Doris was never going to be my type. We were opposites in too many ways: I was an analytical, resolutely cynical university dropout; thin, pale, long-haired and lanky. And I had a slow, daggy car. Doris was spontaneous and cheerful, shapely, olive-skinned and petite. She had left school at 17 for a job at the factory in the same street as her family home.

I longed for an earthy girl, ideally from the country, so we could retreat there, grow vegetables and be hippies together.

But a year later, at the next Christmas bash, with the truckie gone, the flicker between us kindled when she played footsies with me under a pub table. Then she not only accepted my offer of a lift home, in preference to our flashy head salesman, but gave me a peck on the cheek and a coy smile before leaving my car.

I still wasn’t sure a month later, when our chain-smoking office matriarch Val pointedly remarked that there was a girl in the office and that no one was taking her out.

So I did, to meet my weekend friends in Fitzroy and Carlton, who all had degrees and worked in finance, insurance or IT. They haughtily dismissed Doris as unsuitable. She was shy and found them intimidating. The women baited her by flirting with me, which they’d never done before.
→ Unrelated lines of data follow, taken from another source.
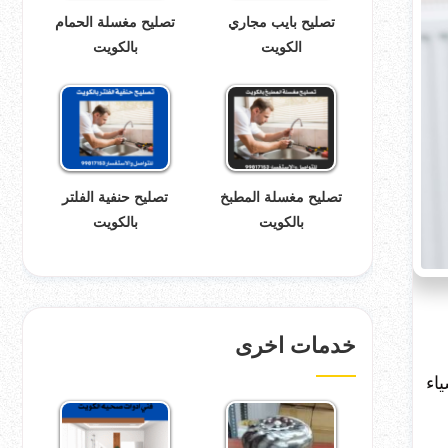
تصليح بايب مجاري
تصليح مغسلة الحمام
الكويت
بالكويت
تصليح مغسلة المطبخ
تصليح حنفية الفلتر
بالكويت
بالكويت
خدمات اخرى
اء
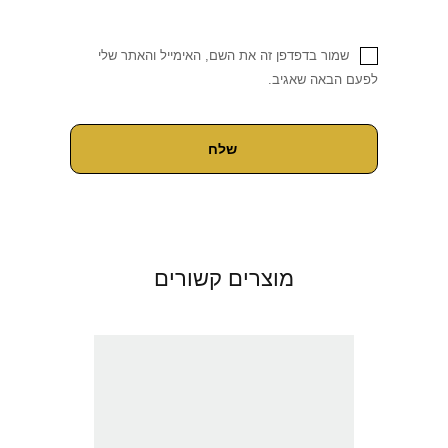
שמור בדפדפן זה את השם, האימייל והאתר שלי
לפעם הבאה שאגיב.
מוצרים קשורים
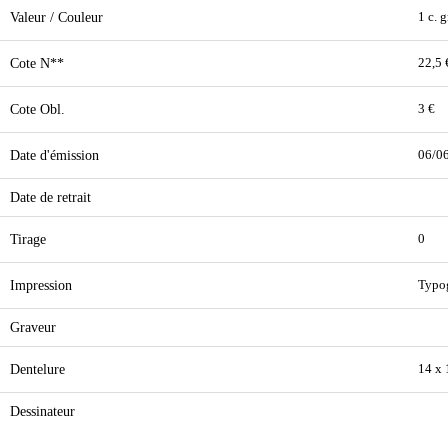
Valeur / Couleur
1 c. g
Cote N**
22,5 
Cote Obl.
3 €
Date d'émission
06/0
Date de retrait
Tirage
0
Impression
Typo
Graveur
Dentelure
14 x 
Dessinateur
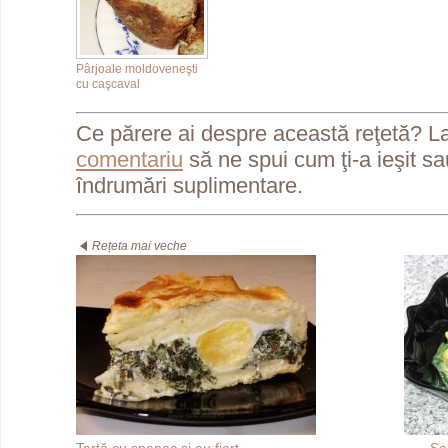
Pârjoale moldoveneşti
cu caşcaval
Ce părere ai despre această reţetă? L
comentariu
să ne spui cum ţi-a ieşit s
îndrumări suplimentare.
Rețeta mai veche
Tartă cu spanac şi ou fiert
Sa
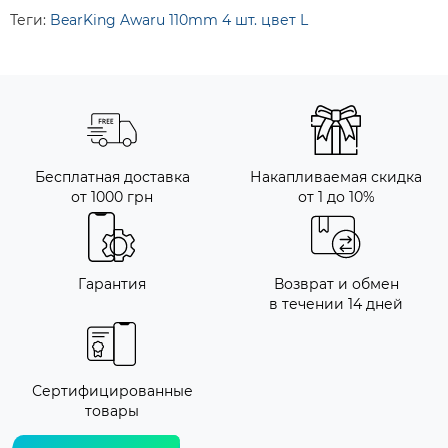
Теги:
BearKing Awaru 110mm 4 шт. цвет L
Бесплатная доставка
Накапливаемая скидка
от 1000 грн
от 1 до 10%
Гарантия
Возврат и обмен
в течении 14 дней
Сертифицированные
товары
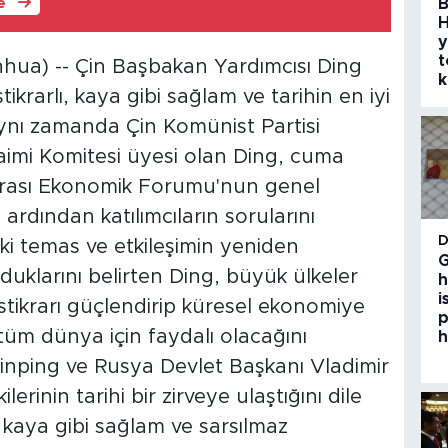
B
le
H
y
t
hua) -- Çin Başbakan Yardımcısı Ding
k
tikrarlı, kaya gibi sağlam ve tarihin en iyi
ynı zamanda Çin Komünist Partisi
aimi Komitesi üyesi olan Ding, cuma
arası Ekonomik Forumu'nun genel
dından katılımcıların sorularını
ki temas ve etkileşimin yeniden
G
larını belirten Ding, büyük ülkeler
h
i
ı istikrarı güçlendirip küresel ekonomiye
p
üm dünya için faydalı olacağını
h
inping ve Rusya Devlet Başkanı Vladimir
ilerinin tarihi bir zirveye ulaştığını dile
lı, kaya gibi sağlam ve sarsılmaz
Someone humiliated her by hiding her shoes. I began to feel unsuitable too.

My family’s welcome was subdued – in contrast to Doris’s clan’s effusive acceptance of me. My mother confessed she was initially dismayed when I brought her home (before later declaring her “a gem”). I knew why. It wasn’t her family’s migrant status, directly. But Doris was so reserved and sometimes, having only spoken Maltese as a child, tongue-tied. She came from the factory, a place my parents saw as a dead end for me. Blame my father, who after I flunked uni had nudged me to get a job, any job, in the same week as a vacancy at the joinery appeared in the local paper.
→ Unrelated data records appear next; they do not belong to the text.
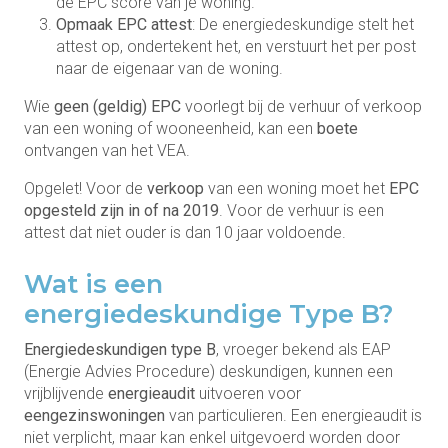
de EPC score van je woning.
Opmaak EPC attest
: De energiedeskundige stelt het
attest op, ondertekent het, en verstuurt het per post
naar de eigenaar van de woning.
Wie
geen (geldig) EPC
voorlegt bij de verhuur of verkoop
van een woning of wooneenheid, kan een
boete
ontvangen van het VEA.
Opgelet! Voor de
verkoop
van een woning moet het
EPC
opgesteld zijn in of na 2019
. Voor de verhuur is een
attest dat niet ouder is dan 10 jaar voldoende.
Wat is een
energiedeskundige Type B?
Energiedeskundigen type B
, vroeger bekend als EAP
(Energie Advies Procedure) deskundigen, kunnen een
vrijblijvende
energieaudit
uitvoeren voor
eengezinswoningen
van particulieren. Een energieaudit is
niet verplicht, maar kan enkel uitgevoerd worden door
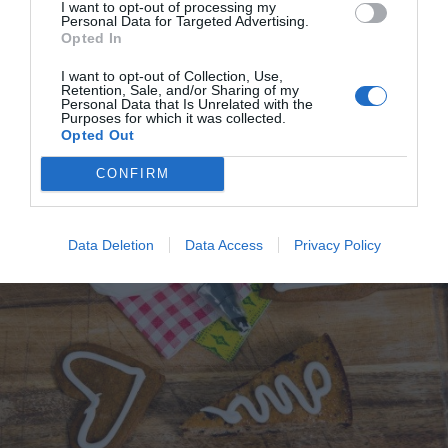
I want to opt-out of processing my
har jag provlagat, skrivit och fotat så att du ska
Personal Data for Targeted Advertising.
Opted In
kunna laga dem med bästa resultat hemma. Läs mer
om mig
.
I want to opt-out of Collection, Use,
Retention, Sale, and/or Sharing of my
Personal Data that Is Unrelated with the
Purposes for which it was collected.
Opted Out
Tillbehör och liknande:
CONFIRM
RECEPT
Data Deletion
Data Access
Privacy Policy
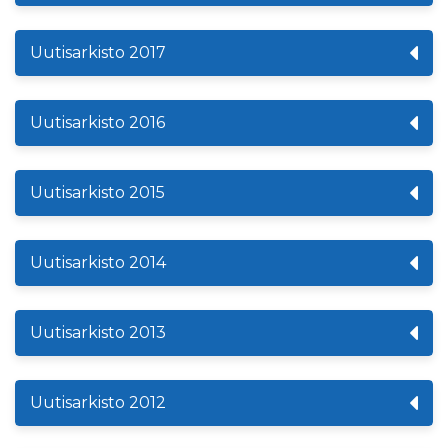
Uutisarkisto 2017
Uutisarkisto 2016
Uutisarkisto 2015
Uutisarkisto 2014
Uutisarkisto 2013
Uutisarkisto 2012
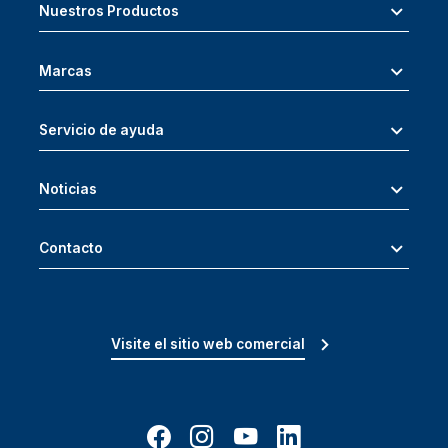
Nuestros Productos
Marcas
Servicio de ayuda
Noticias
Contacto
Visite el sitio web comercial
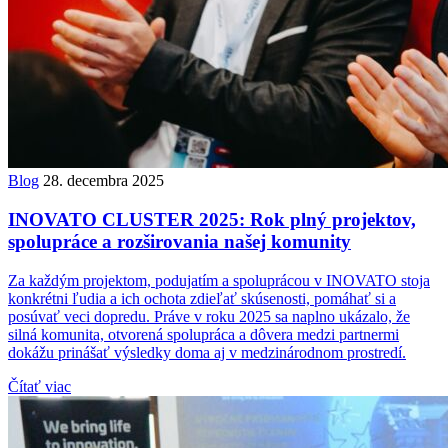
Blog
28. decembra 2025
INOVATO CLUSTER 2025: Rok plný projektov,
spolupráce a rozširovania našej komunity
Za každým projektom, podujatím a spoluprácou v INOVATO stoja
konkrétni ľudia a ich ochota zdieľať skúsenosti, pomáhať si a
posúvať veci dopredu. Práve v roku 2025 sa naplno ukázalo, že
silná komunita, otvorená spolupráca a dôvera medzi partnermi
dokážu prinášať výsledky doma aj v medzinárodnom prostredí.
Čítať viac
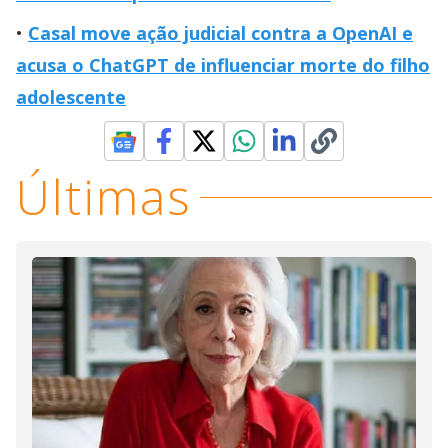
Casal move ação judicial contra a OpenAI e
acusa o ChatGPT de influenciar morte do filho
adolescente
Últimas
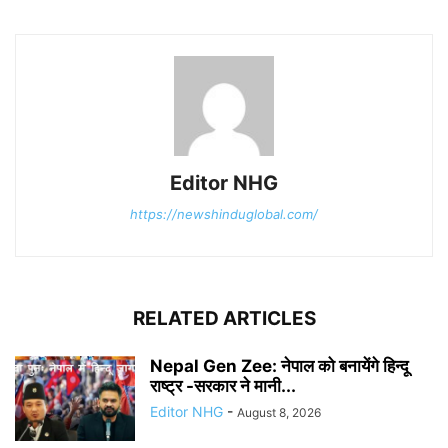
Editor NHG
https://newshinduglobal.com/
RELATED ARTICLES
Nepal Gen Zee: नेपाल को बनायेंगे हिन्दू
राष्ट्र -सरकार ने मानी...
Editor NHG
-
August 8, 2026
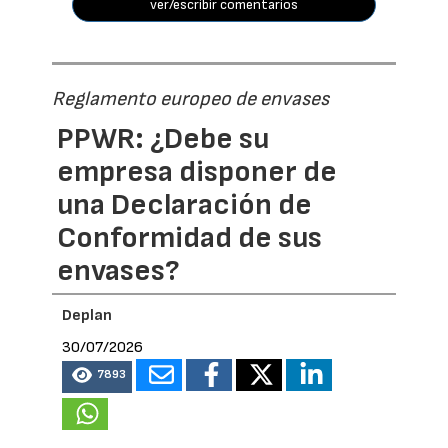
ver/escribir comentarios
Reglamento europeo de envases
PPWR: ¿Debe su
empresa disponer de
una Declaración de
Conformidad de sus
envases?
Deplan
30/07/2026
7893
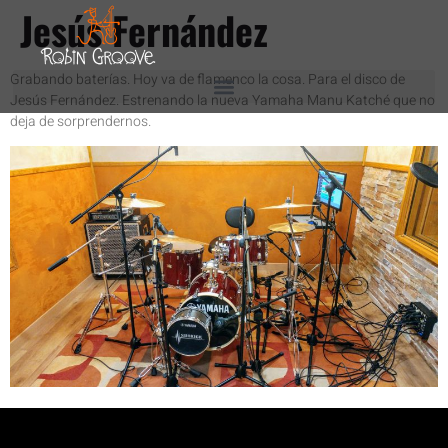
Jesús Fernández
Grabando baterías. Hoy va de flamenco la cosa. Para el disco de
Jesús Fernández. Estrenando la nueva Yamaha Manu Katché que no
deja de sorprendernos.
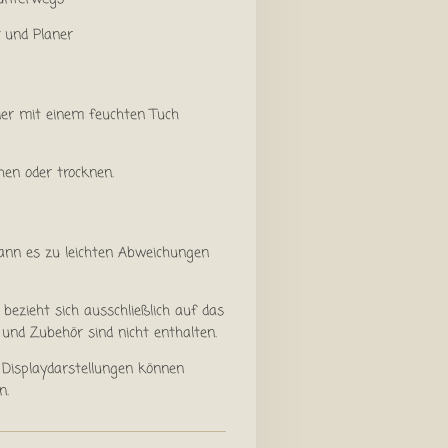
und Planer
der mit einem feuchten Tuch
hen oder trocknen.
ann es zu leichten Abweichungen
ezieht sich ausschließlich auf das
und Zubehör sind nicht enthalten.
Displaydarstellungen können
n.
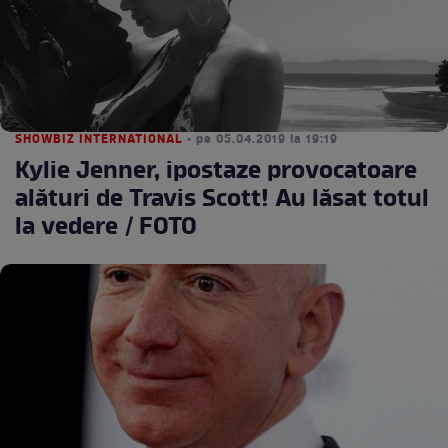
SHOWBIZ INTERNATIONAL
• pe 05.04.2019 la 19:19
Kylie Jenner, ipostaze provocatoare
alături de Travis Scott! Au lăsat totul
la vedere / FOTO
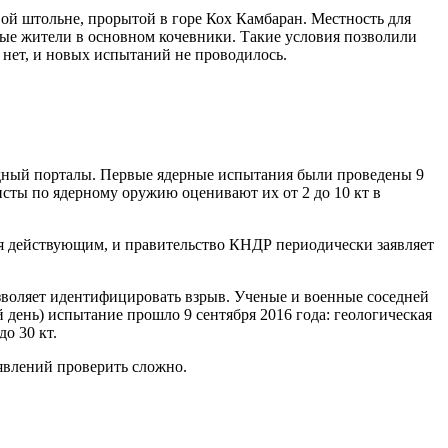
вой штольне, прорытой в горе Кох Камбаран. Местность для
тные жители в основном кочевники. Такие условия позволили
нет, и новых испытаний не проводилось.
дный порталы. Первые ядерные испытания были проведены 9
исты по ядерному оружию оценивают их от 2 до 10 кт в
ся действующим, и правительство КНДР периодически заявляет
зволяет идентифицировать взрыв. Ученые и военные соседней
ень) испытание прошло 9 сентября 2016 года: геологическая
о 30 кт.
аявлений проверить сложно.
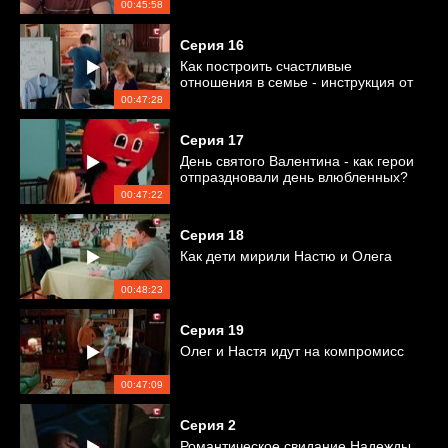
00:45:58
Серия
16
Как построить счастливые
отношения в семье - инструкция от
Насти
00:47:28
Серия
17
День святого Валентина - как герои
отпраздновали день влюбленных?
00:47:22
Серия
18
Как дети мирили Настю и Олега
00:48:23
Серия
19
Олег и Настя идут на компромисс
00:47:09
Серия
2
Романтическое свидание Надежды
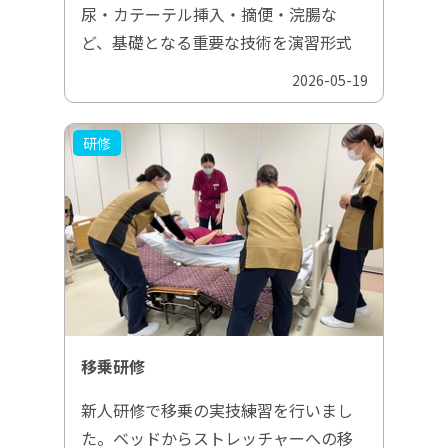
尿・カテーテル挿入・摘便・浣腸な
ど、基礎となる重要な技術を演習形式
2026-05-19
研修
移乗研修
新人研修で移乗の実技練習を行いまし
た。ベッドからストレッチャーへの移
My hippy mate Alan was more open-minded. He invited us to dinner in Prahran, where he was house-sitting a back yard dope crop for friends trekking in Tibet. Doris was more interested in their apricot tree.
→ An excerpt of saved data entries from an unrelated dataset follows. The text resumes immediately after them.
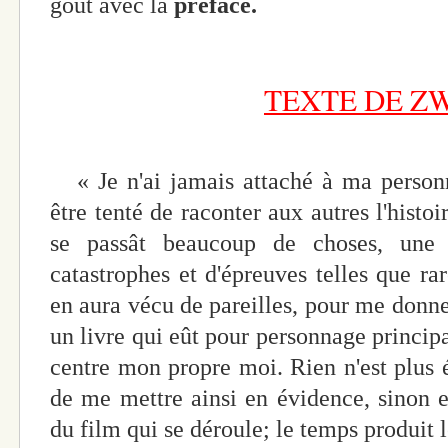
goût avec la
préface.
TEXTE DE ZW
« Je n'ai jamais attaché à ma personn
être tenté de raconter aux autres l'histoir
se passât beaucoup de choses, une
catastrophes et d'épreuves telles que 
en aura vécu de pareilles, pour me don
un livre qui eût pour personnage princip
centre mon propre moi. Rien n'est plus
de me mettre ainsi en évidence, sinon 
du film qui se déroule; le temps produit 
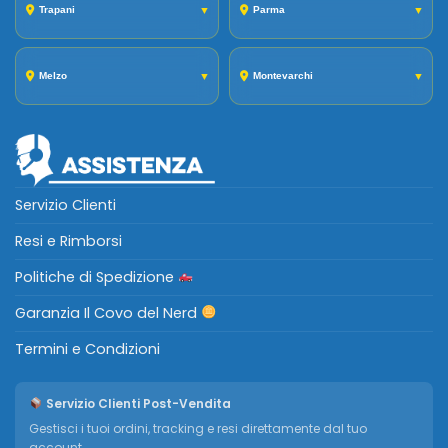
Trapani
▼
Parma
▼
Melzo
▼
Montevarchi
▼
Servizio Clienti
Resi e Rimborsi
Politiche di Spedizione
Garanzia Il Covo del Nerd
Termini e Condizioni
Servizio Clienti Post-Vendita
Gestisci i tuoi ordini, tracking e resi direttamente dal tuo
account.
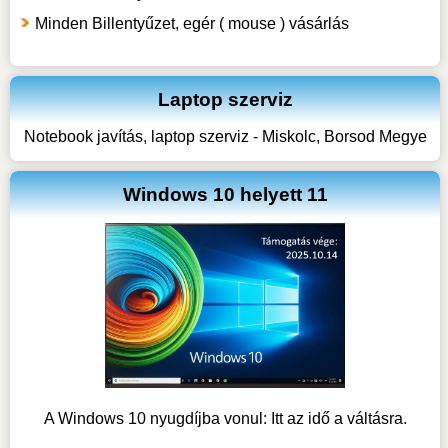
Minden Billentyűzet, egér ( mouse ) vásárlás
Laptop szerviz
Notebook javítás, laptop szerviz - Miskolc, Borsod Megye
Windows 10 helyett 11
A Windows 10 nyugdíjba vonul: Itt az idő a váltásra.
She was at ease with herself that night. She wore a blue calf-length singlet dress that revealed her tanned, toned shoulders. The outfit was demure but drew me in, just like the woman who chose it. Alan asked Doris how she knew when apricots were ripe and we were both startled when she laughed and replied: “When the birds do.”

Doris and Andrew at the engagement party of one of their three sons, 2021
Andrew and Doris at the engagement party of one of their three sons in 2021. Photograph: Andrew Herrick

I glanced at Alan. Duh. I climbed the tree and picked the fruit the birds had marked, then watched her avidly consume them, her eyes sparkling above a sticky grin. Later that night, when we kissed, she tasted of apricots.

I saw my so-called uni friends one more time and decided I preferred Doris because of the ways she was unlike them: not worldly and cynical or promiscuous and miserable, but innately happy, self-sufficient and skilled. She enjoyed cooking, sewing and gardening, and was somehow both earthy and elegant, modest and vivacious, sensible yet passionate. What more could I want?

All doubts vanished when I went skiing for a week and found myself at bars and parties mired in misery. I couldn’t bear to be without her. After three days away I drove the five hours back to Melbourne, determined to spend the rest of my life with her, without really understanding why.

But then, we can’t ever really know why we yearn to spend our life with someone, for that question takes a lifetime to answer. And after 43 years together, I’m beginning to have a pretty good idea.